--- Passage ---
From mboxrd@z Thu Jan  1 00:00:00 1970
From: Andrea Arcangeli <andrea@qumranet.com>
Subject: Re: [kvm-devel] performance with guests running 2.4 kernels
	(specifically RHEL3)
Date: Thu, 29 May 2008 16:27:03 +0200
Message-ID: <20080529142703.GJ8086@duo.random>
References: <48318E64.8090706@qumranet.com> <4832DDEB.4000100@qumranet.com> <4835EEF5.9010600@cisco.com> <483D391F.7050007@qumranet.com> <483D6898.2050605@cisco.com> <20080528144850.GX27375@duo.random> <483D7C45.5020300@qumranet.com> <483D7D8D.3030309@cisco.com> <20080528170410.GC8086@duo.random> <483E7EE2.8010508@qumranet.com>
Mime-Version: 1.0
Content-Type: text/plain; charset=us-ascii
Cc: "David S. Ahern" <daahern@cisco.com>, kvm@vger.kernel.org
To: Avi Kivity <avi@qumranet.com>
Return-path: <kvm-owner@vger.kernel.org>
Received: from host36-195-149-62.serverdedicati.aruba.it ([62.149.195.36]:58789
	"EHLO mx.cpushare.com" rhost-flags-OK-OK-OK-OK) by vger.kernel.org
	with ESMTP id S1752982AbYE2O1H (ORCPT <rfc822;kvm@vger.kernel.org>);
	Thu, 29 May 2008 10:27:07 -0400
Content-Disposition: inline
In-Reply-To: <483E7EE2.8010508@qumranet.com>
Sender: kvm-owner@vger.kernel.org
List-ID: <kvm.vger.kernel.org>

On Thu, May 29, 2008 at 01:01:06PM +0300, Avi Kivity wrote:
> No, two:
>
> static inline void set_pte(pte_t *ptep, pte_t pte)
> {
>        ptep->pte_high = pte.pte_high;
>        smp_wmb();
>        ptep->pte_low = pte.pte_low;
> }

Right, that can be 2 or 1 depending on PAE non-PAE, other 2.4
enterprise distro with pte-highmem ships non-PAE kernels by default.

>>>>  - if these accesses trigger flooding, we will have to tear down the
>>>> shadow for this page, only to set it up again soon
>>>>       
>>
>> So the shadow mapping the fixmap area would be tear down by the
>> flooding.
>>   
>
> Before we started patching this, yes.

Ok so now the one/two writes to the guest fixmap virt address are
emulated and the spte isn't tear down.

>
>> Or is the shadow corresponding to the real user pte pointed by the
>> fixmap, that is unshadowed by the flooding, or both/all?
>>
>>   
>
> After we started patching this, no, but with per-page-pte-history, yes 
> (correctly).
--- Entries shown ---
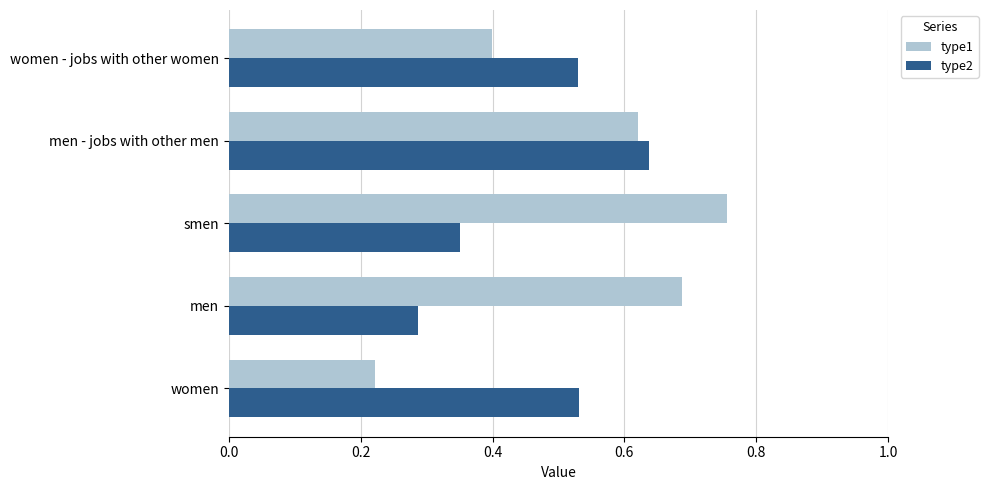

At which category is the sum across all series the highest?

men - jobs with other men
---
--- Entries shown ---
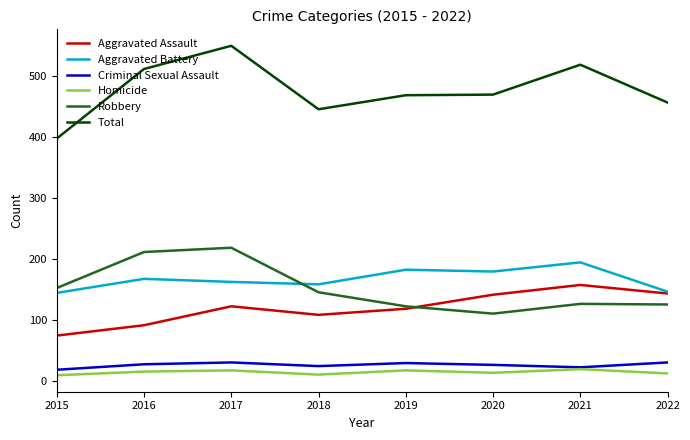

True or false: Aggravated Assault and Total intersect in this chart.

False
---
Exercise: According to the mailing-list message, why can set_pte take either two writes or one?

Solution to this task: It depends on whether the kernel is PAE or non-PAE. The version quoted writes the PTE in two steps, first pte_high and then pte_low. Other 2.4 enterprise distros with pte-highmem ship non-PAE kernels by default.